Monday, May 19, 2025

What impact is the Anthropocene upon the Ice Age cycles? (ChatGPT, 2025-5-19) (自體的心理學)(車行哲學)

 A profound question—because the Anthropocene may be not just a new chapter in Earth history, but a disruption of the ancient climatic rhythms that governed the planet for millions of years.


Let’s explore this in depth:





I. What Is the Anthropocene?



  • The Anthropocene is a proposed epoch marking the point where human activity became the dominant force shaping Earth’s systems.
  • It is often dated to the mid-20th century, coinciding with:
    • The Great Acceleration (post-WWII industrial boom),
    • A spike in CO₂, methane, population, deforestation, and plastic deposition,
    • And the disruption of planetary boundaries (climate, biodiversity, nitrogen cycles, etc.).






II. Ice Age Cycles Before the Anthropocene: A 2.6-Million-Year Metronome



For the past ~2.6 million years (the Quaternary period), Earth’s climate has oscillated predictably:


  • Driven by Milankovitch cycles (eccentricity, obliquity, precession),
  • Amplified by ice-albedo feedbacks, CO₂ fluctuations, and ocean circulation,
  • Producing a regular rhythm of glacial–interglacial cycles every ~100,000 years in the late Pleistocene.



We are currently in an interglacial—the Holocene, which began ~11,700 years ago.





III. What the Ice Core Record Tells Us



From ice cores (e.g., EPICA, Vostok) we know:


  • Interglacials typically last 10,000–20,000 years,
  • Then are followed by a slow descent into a new glacial period,
  • CO₂ during past interglacials never exceeded ~300 ppm.






IV. Enter the Anthropocene: A Great Disruption




1. CO₂ Levels Off the Charts



  • Preindustrial CO₂: ~280 ppm
  • Today (2025): >420 ppm
  • Projected (without serious mitigation): >500–1000+ ppm



This is higher than at any time in the past 3 million years.

Even under “natural” orbital cycles, no glaciation can begin if CO₂ remains this high.





2. Human Emissions Have Overpowered Orbital Forcing



Recent studies (e.g., Ganopolski et al., 2016) show:


  • Even if orbital cycles began favoring glaciation,
  • High anthropogenic CO₂ completely prevents ice growth.



The next Ice Age is delayed by at least 50,000–100,000 years—maybe indefinitely—unless CO₂ is drastically reduced.





3. Feedbacks and Tipping Points



In addition to atmospheric forcing:


  • Melting permafrost, collapsing ice sheets, and changes in ocean circulation (e.g., AMOC slowdown) add instability.
  • These may not just delay glaciation, but usher in novel climate states unknown in the Quaternary.
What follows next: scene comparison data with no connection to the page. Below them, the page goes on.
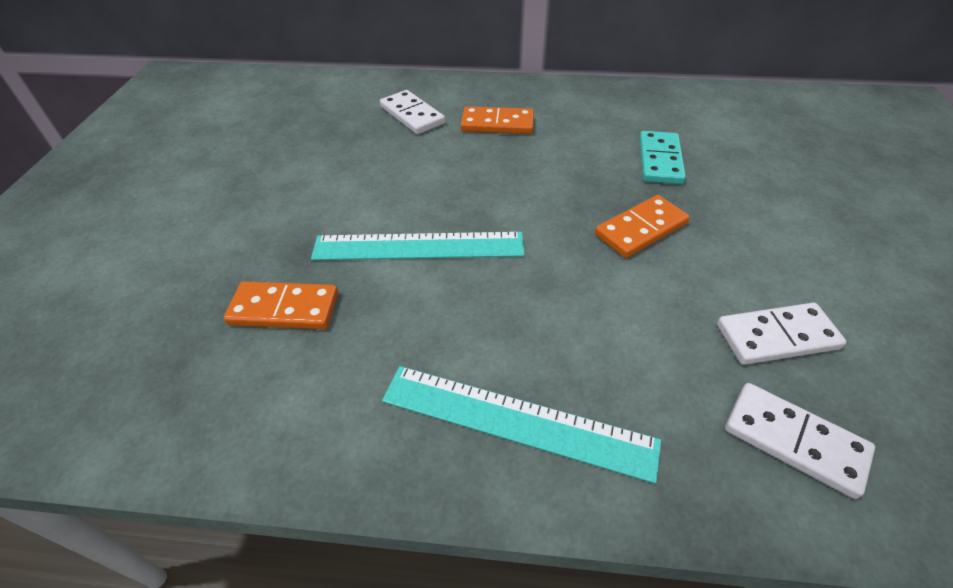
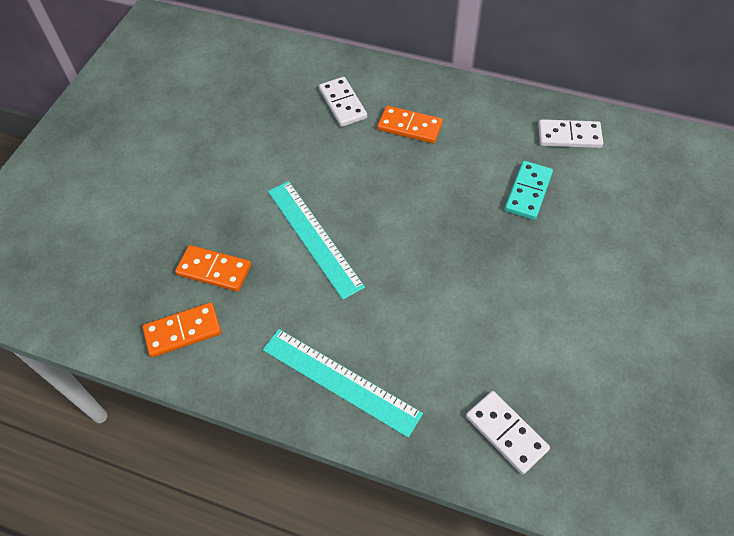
camera: 15 degrees right, 10 degrees up
(418, 246) = (314, 237): turquoise ruler -> turquoise ruler turned 45 degrees clockwise
(641, 229) = (482, 256): orange domino -> orange domino (183, 331)
(776, 336) = (535, 362): white domino -> white domino (569, 136)

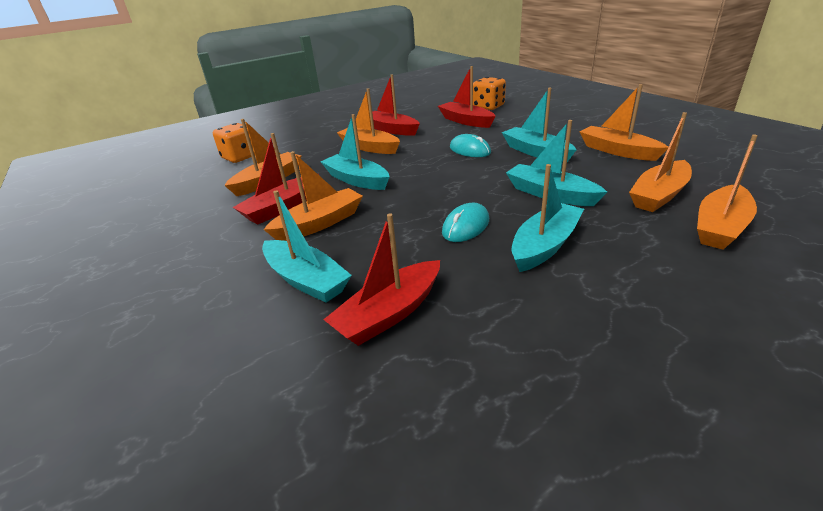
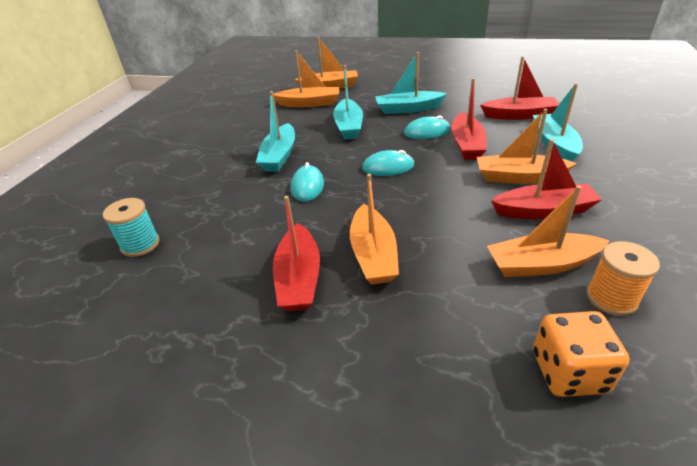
camera: 135 degrees left, 5 degrees up
(222, 184) = (611, 298): none -> orange spool
(356, 180) = (446, 207): turquoise boat -> none
(440, 182) = (388, 167): none -> turquoise mouse
(466, 121) = (218, 232): red boat -> red boat (467, 144)
(488, 107) = (140, 244): orange dice -> turquoise spool
(617, 151) = (246, 130): orange boat -> none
V. Summary: The Anthropocene’s Impact on Ice Age Cycles

Factor

Natural State (Quaternary)

Anthropocene Shift

Orbital cycles

Drive glacial𧗽nterglacial rhythm

Still occur, but drowned out

CO levels

Never exceeded ~300 ppm

Now >420 ppm, rising fast

Ice sheet sensitivity

Stable feedbacks

Disrupted; feedbacks accelerating

Glacial onset

Due ~50,000 years from now

Postponed or cancelled by human emissions

Planetary trajectory

Cool𢘛arm cycles

Now veering toward hot, possibly unstable





In Short:



The Anthropocene has broken the ice-age clock.


Where once the Earth turned like a giant pendulum—ice, melt, ice again—we’ve now jammed the gears with fossil fuels, deforestation, and industrial acceleration.


And we don’t yet know what the new rhythm will be.


Would you like a speculative diagram showing how the Anthropocene overrides the Milankovitch cycles? Or a meditation on the ethical meaning of breaking Earth’s glacial rhythm?